I did use to use a P4 machine as a daily driver so I know that it will take about a minute and a half for it to completely boot and about 10 minutes to load and render a minute and a half audio project. Actually probably 6 as I am going to overclock my chip some and see if I gan det 3.8 GHz or maybe even 4 out of it. That WOULD be quite interesting. Forgot hyperthreading so with OC and HT I'll expect 5-6 minutes for load, sequence, and render procedure when I want to make my track into an MP3. Sounds like a dream but it has happened that fast on a lesser chip for me before. If nothing else I can live bounce the track at MP3-256 and that will take as long as the track plays. No problem.

So, recapping, we're using an overclockable hyperthreaded chip with a specific goal in mind and limited hardware speeds. This is not going to be a major project computer, but good enough to learn with and use. If one were to do a similar project an apple G5 would be a better buy (in my opinion) or whatever they had spare that was newer than a P4. I know that not many are going to use a P4 machine for this sort of thing, but I think it is a good example of what I know what they can do, how long it takes, and what all I can expect.

I'll do my next part on what a good linux setup would be for the hardware I am using as I start and proceed with my project over the coming weeks.

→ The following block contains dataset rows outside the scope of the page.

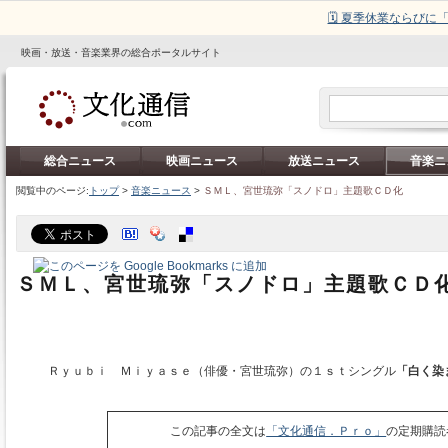
🗓️ 夏季休業ならび
映画・放送・音楽業界の総合ポータルサイト
総合ニュース
映画ニュース
放送ニュース
音楽ニ
閲覧中のページ:
トップ
>
音楽ニュース
>
ＳＭＬ、宮世琉弥「スノドロ」主題歌ＣＤ化
ＳＭＬ、宮世琉弥「スノドロ」主題歌ＣＤ
Ｒｙｕｂｉ Ｍｉｙａｓｅ（俳優・宮世琉弥）の１ｓｔシングル
「白く染
この記事の全文は
「文化通信．Ｐｒｏ」
の定期購読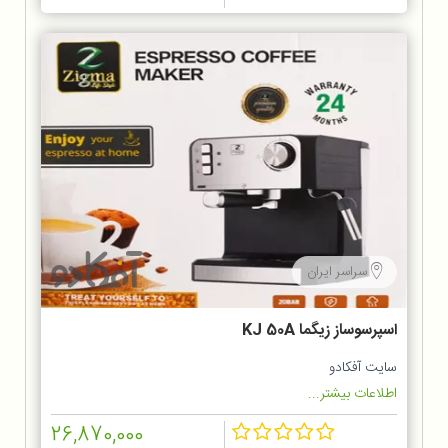
سراسر ایران
اسپرسوساز زیگما KJ 50A
سایت آفکادو
اطلاعات بیشتر...
26,870,000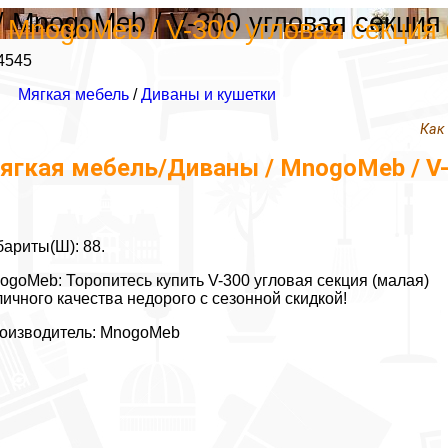
 MnogoMeb / V-300 угловая секция
 MnogoMeb / V-300 угловая секция 
4545
Мягкая мебель
/
Диваны и кушетки
Как
ягкая мебель/Диваны / MnogoMeb / V-
бариты(Ш): 88.
ogoMeb: Торопитесь купить V-300 угловая секция (малая)
личного качества недорого с сезонной скидкой!
оизводитель: MnogoMeb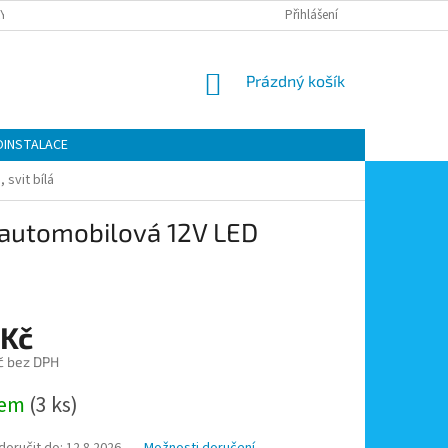
Y OCHRANY OSOBNÍCH ÚDAJŮ
KONTAKTY
Přihlášení
MOJE OBJEDNÁVKA
NÁKUPNÍ
Prázdný košík
KOŠÍK
OINSTALACE
svit bílá
automobilová 12V LED
 Kč
č bez DPH
dem
(3 ks)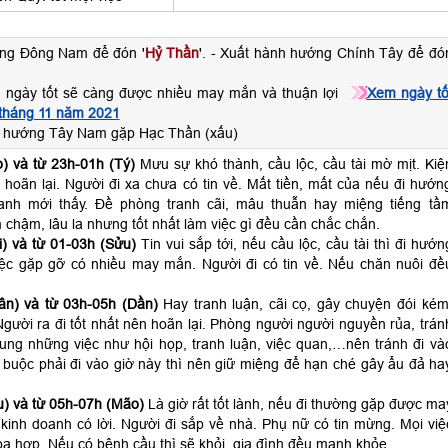
ớng Đông Nam để đón '
Hỷ Thần
'. - Xuất hành hướng Chính Tây để đó
 ngày tốt sẽ càng được nhiều may mắn và thuận lợi
Xem ngày tố
 tháng 11 năm 2021
h hướng Tây Nam gặp Hạc Thần (xấu)
) và từ 23h-01h (Tý)
Mưu sự khó thành, cầu lộc, cầu tài mờ mịt. Kiệ
 hoãn lại. Người đi xa chưa có tin về. Mất tiền, mất của nếu đi hướn
anh mới thấy. Đề phòng tranh cãi, mâu thuẫn hay miệng tiếng tầ
 chậm, lâu la nhưng tốt nhất làm việc gì đều cần chắc chắn.
) và từ 01-03h (Sửu)
Tin vui sắp tới, nếu cầu lộc, cầu tài thì đi hướn
ệc gặp gỡ có nhiều may mắn. Người đi có tin về. Nếu chăn nuôi đề
ân) và từ 03h-05h (Dần)
Hay tranh luận, cãi cọ, gây chuyện đói kém
gười ra đi tốt nhất nên hoãn lại. Phòng người người nguyền rủa, trán
hung những việc như hội họp, tranh luận, việc quan,…nên tránh đi và
 buộc phải đi vào giờ này thì nên giữ miệng để hạn ché gây ẩu đả ha
) và từ 05h-07h (Mão)
Là giờ rất tốt lành, nếu đi thường gặp được ma
kinh doanh có lời. Người đi sắp về nhà. Phụ nữ có tin mừng. Mọi việ
a hợp. Nếu có bệnh cầu thì sẽ khỏi, gia đình đều mạnh khỏe.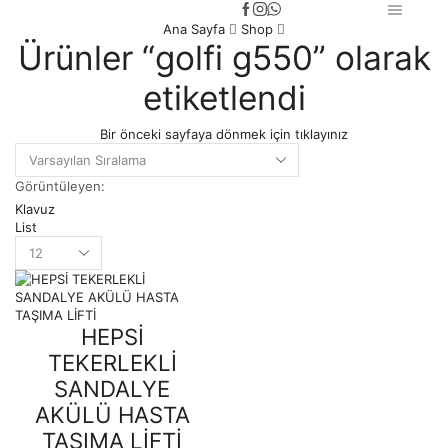
Ana Sayfa
Shop
Ürünler “golfi g550” olarak
etiketlendi
Bir önceki sayfaya dönmek için tıklayınız
Görüntüleyen:
Klavuz
List
Products
per
page
HEPSİ
TEKERLEKLİ
SANDALYE
AKÜLÜ HASTA
TAŞIMA LİFTİ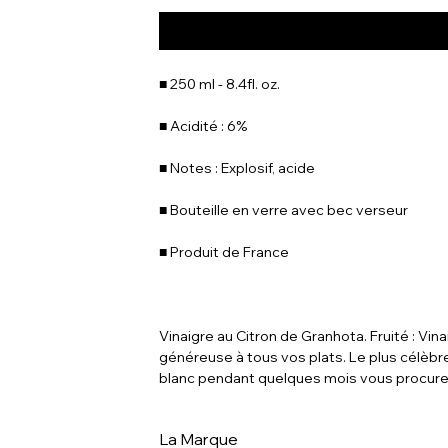
■ 250 ml - 8.4fl. oz.
■ Acidité : 6%
■ Notes : Explosif, acide
■ Bouteille en verre avec bec verseur
■ Produit de France
Vinaigre au Citron de Granhota. Fruité : Vin
généreuse à tous vos plats. Le plus célèbr
blanc pendant quelques mois vous procurer
La Marque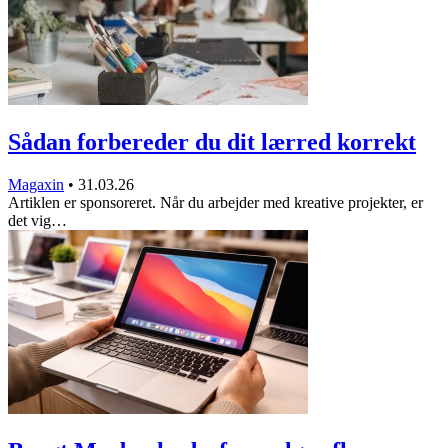
Sådan forbereder du dit lærred korrekt
Magaxin
•
31.03.26
Artiklen er sponsoreret. Når du arbejder med kreative projekter, er
det vig…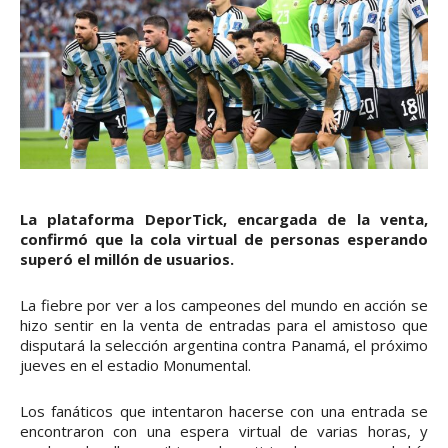
La plataforma DeporTick, encargada de la venta,
confirmó que la cola virtual de personas esperando
superó el millón de usuarios.
La fiebre por ver a los campeones del mundo en acción se
hizo sentir en la venta de entradas para el amistoso que
disputará la selección argentina contra Panamá, el próximo
jueves en el estadio Monumental.
Los fanáticos que intentaron hacerse con una entrada se
encontraron con una espera virtual de varias horas, y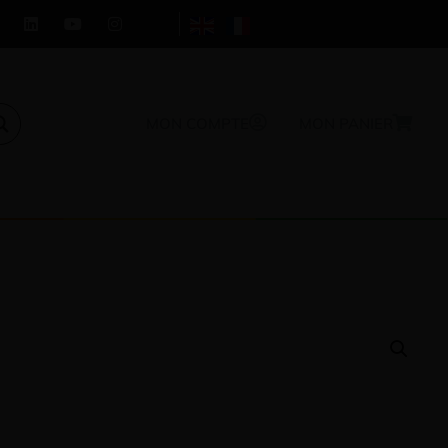
MON COMPTE
MON PANIER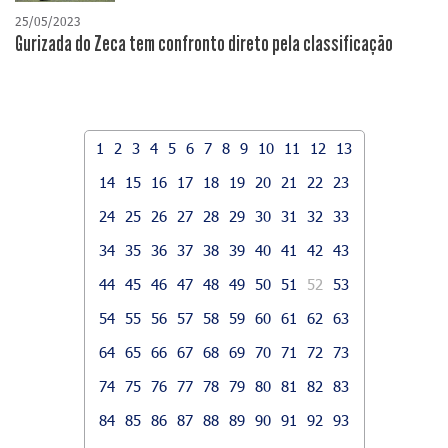
25/05/2023
Gurizada do Zeca tem confronto direto pela classificação
1
2
3
4
5
6
7
8
9
10
11
12
13
14
15
16
17
18
19
20
21
22
23
24
25
26
27
28
29
30
31
32
33
34
35
36
37
38
39
40
41
42
43
44
45
46
47
48
49
50
51
52
53
54
55
56
57
58
59
60
61
62
63
64
65
66
67
68
69
70
71
72
73
74
75
76
77
78
79
80
81
82
83
84
85
86
87
88
89
90
91
92
93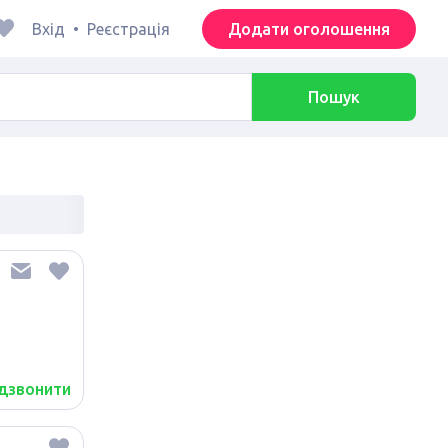
Вхід
•
Реєстрація
Додати оголошення
Пошук
дзвонити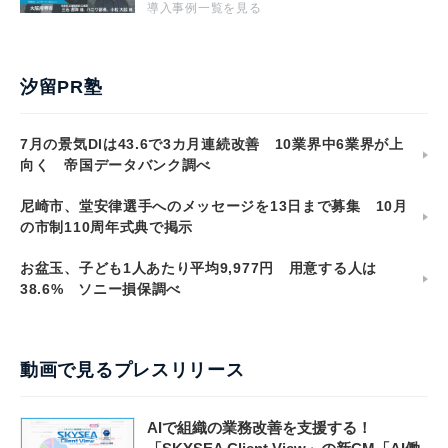
導入事例一覧を見る
汐留PR塾
7月の景気DIは43.6で3カ月連続改善 10業界中6業界が上
向く 帝国データバンク調べ
尼崎市、堂安律選手へのメッセージを13日まで募集 10月
の市制110周年式典で掲示
お盆玉、子ども1人あたり平均9,977円 用意する人は
38.6% ソニー損保調べ
動画で見るプレスリリース
AIで組織の業務改善を支援する！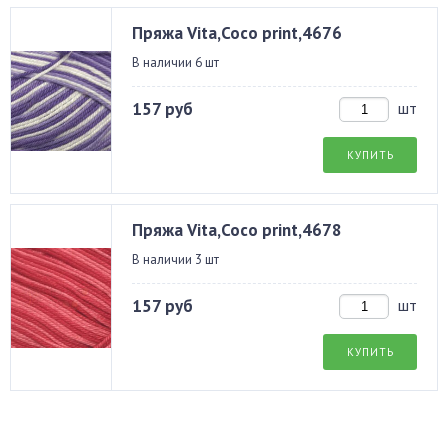
Пряжа Vita,Coco print,4676
В наличии 6 шт
157 руб
шт
КУПИТЬ
Пряжа Vita,Coco print,4678
В наличии 3 шт
157 руб
шт
КУПИТЬ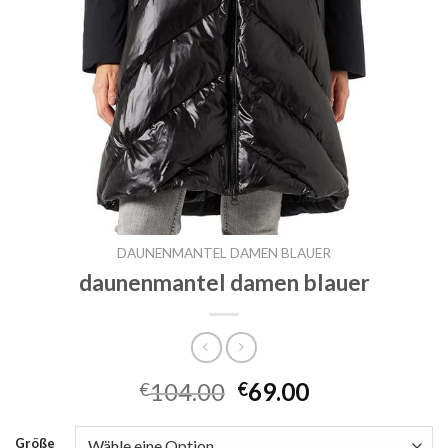
DAUNENMANTEL DAMEN BLAUER
daunenmantel damen blauer
104.00
69.00
€
€
Größe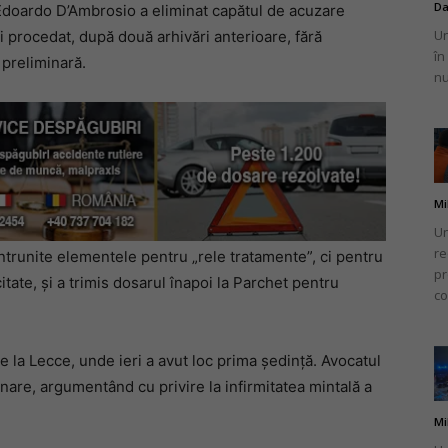
Da
 Edoardo D’Ambrosio a eliminat capătul de acuzare
Un
fi procedat, după două arhivări anterioare, fără
în
 preliminară.
nu
Mi
Un
re
întrunite elementele pentru „rele tratamente”, ci pentru
pr
ate, și a trimis dosarul înapoi la Parchet pentru
co
de la Lecce, unde ieri a avut loc prima ședință. Avocatul
iminare, argumentând cu privire la infirmitatea mintală a
Mi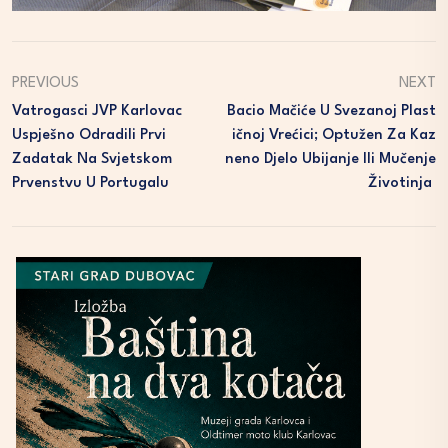
PREVIOUS
NEXT
Vatrogasci JVP Karlovac
Bacio Mačiće U Svezanoj Plast
Uspješno Odradili Prvi
Ičnoj Vrećici; Optužen Za Kaz
Zadatak Na Svjetskom
Neno Djelo Ubijanje Ili Mučenje
Prvenstvu U Portugalu
Životinja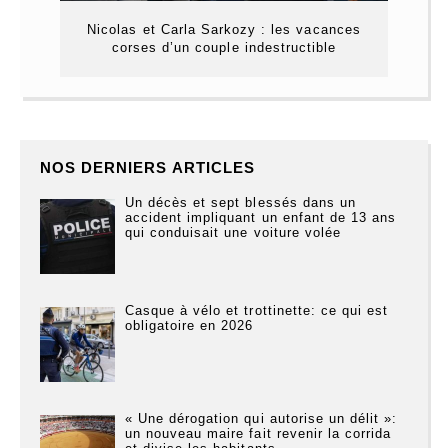
Nicolas et Carla Sarkozy : les vacances
corses d’un couple indestructible
NOS DERNIERS ARTICLES
Un décès et sept blessés dans un
accident impliquant un enfant de 13 ans
qui conduisait une voiture volée
Casque à vélo et trottinette: ce qui est
obligatoire en 2026
« Une dérogation qui autorise un délit »:
un nouveau maire fait revenir la corrida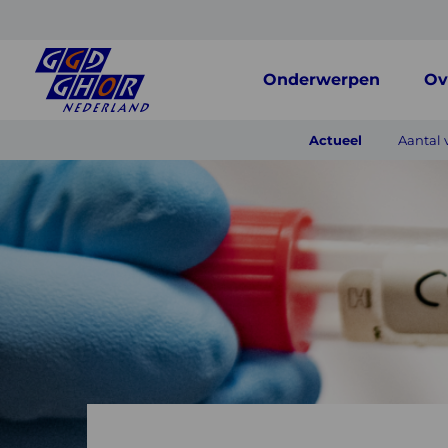
Onderwerpen
Ov
Actueel
Aantal 
Aantal
vaccinatielocaties
begint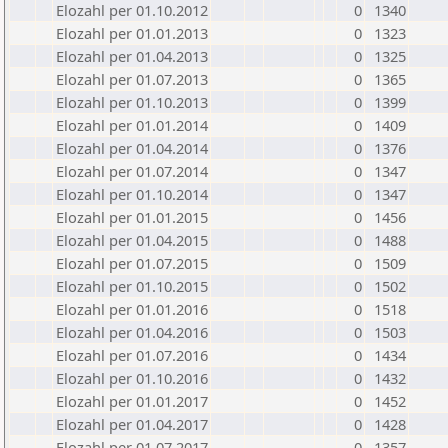
Elozahl per 01.10.2012
0
1340
Elozahl per 01.01.2013
0
1323
Elozahl per 01.04.2013
0
1325
Elozahl per 01.07.2013
0
1365
Elozahl per 01.10.2013
0
1399
Elozahl per 01.01.2014
0
1409
Elozahl per 01.04.2014
0
1376
Elozahl per 01.07.2014
0
1347
Elozahl per 01.10.2014
0
1347
Elozahl per 01.01.2015
0
1456
Elozahl per 01.04.2015
0
1488
Elozahl per 01.07.2015
0
1509
Elozahl per 01.10.2015
0
1502
Elozahl per 01.01.2016
0
1518
Elozahl per 01.04.2016
0
1503
Elozahl per 01.07.2016
0
1434
Elozahl per 01.10.2016
0
1432
Elozahl per 01.01.2017
0
1452
Elozahl per 01.04.2017
0
1428
Elozahl per 01.07.2017
0
1357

Thanks for reading so far if you have :3

I should also at some point probably combine all these posts huh? I guess I'll do that when I am done or something.

HARDWARE and linux, what OS and what else?

As of now my P4 system has Ubuntu Mate installed and I actually managed to find an ATi 9600..... SE. After a littel research I found that its the exact same chip with 64 bit memory and the clock turned down. Not too worried about that since this is going to be a digital audio workstation. I also want to warn that if you didn't spend any money on the machine that you should go in expecting anything. After setting up bios and tooling everything in where need be I discovered that one of the IDE slots doesn't work. I only need one really and I can get a double cable and redo the install no big woop, I just don't have a CD drive at the moment :P So expect small things like this.

Anyways, the hardware lineup is an ATi 9600SE, D-Link wireless G wifi card, Soundblaster Live sound card (I don't trust the dell chipsets for anything), and a SCSI 3 card I will most likely just play with, but it does work and if I get some drives it opens up space that I may need later. Handy.

Now, as it happens the GPU is widely supported, as a matter of fact all the ATi 9XXX chips are. This is why I like them so much. If you have any wondering of "Will my GPU be supported" blah blah linux it will. 9XXX and X400/600/800 I know are. Just because I am doing audio stuff with my box doesn't mean you won't spend the 11 dollars for the computer GPU and wireless card for grandma, so I will say that it works fine with youtube. Handy.

So far Ubuntu Mate is super snappy as well. As fast as my desktop and I have a sneaking suspicion its because I separated / and /home. I will add on later if I use another OS like Arch or Netrunner but for now this is fine. Follow this sorta build and you should be OK.

Also if you manage to find a dell Dimension 8700 and you feel like dicking around with a computer go ahead and grab it! They're basically free now.